EXERCISE BRIEF → Return every line of the items that contains the string "series", treating uppercase and lowercase letters as different.

Chart-based quiz items:
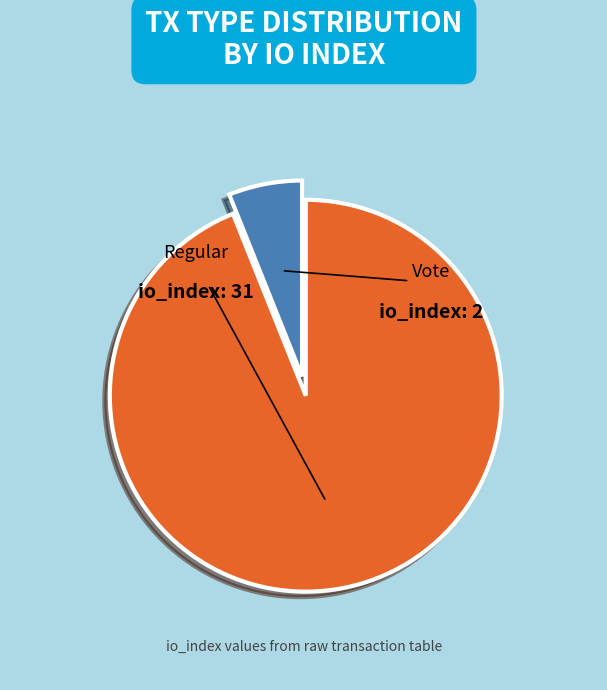

How many slices are in this pie chart?

2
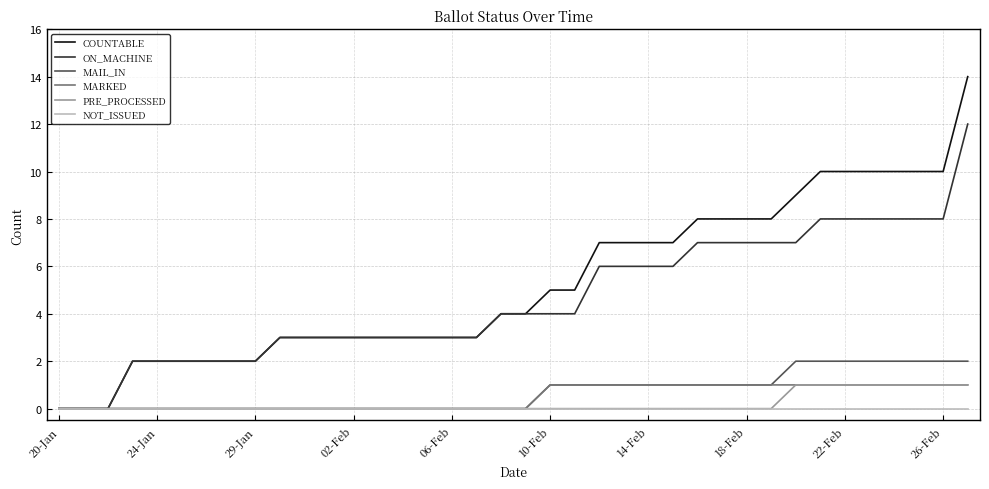

Which series has the widest spread of values?

COUNTABLE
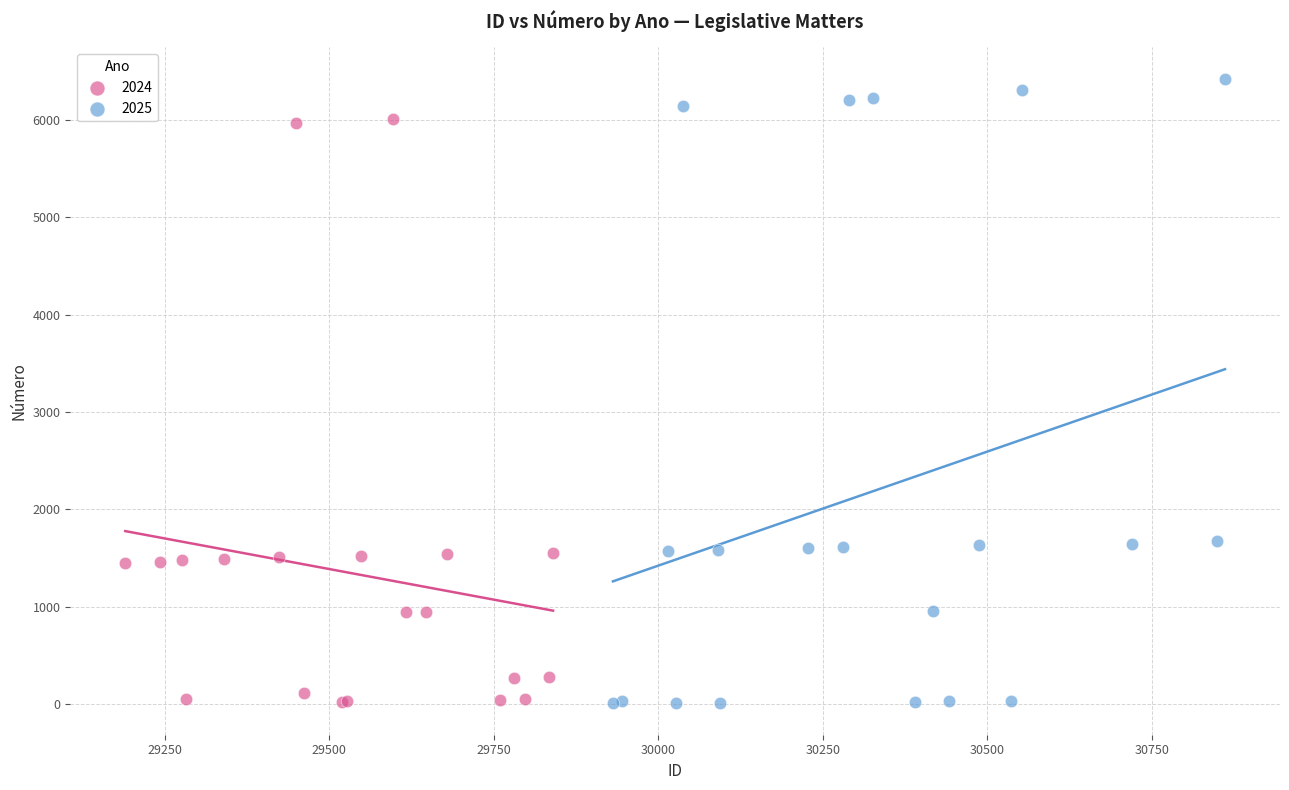

What are all the series names shown in the legend?

2024, 2025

RESPONSE AREA →
Which series has the widest spread of values?
What are all the series names shown in the legend?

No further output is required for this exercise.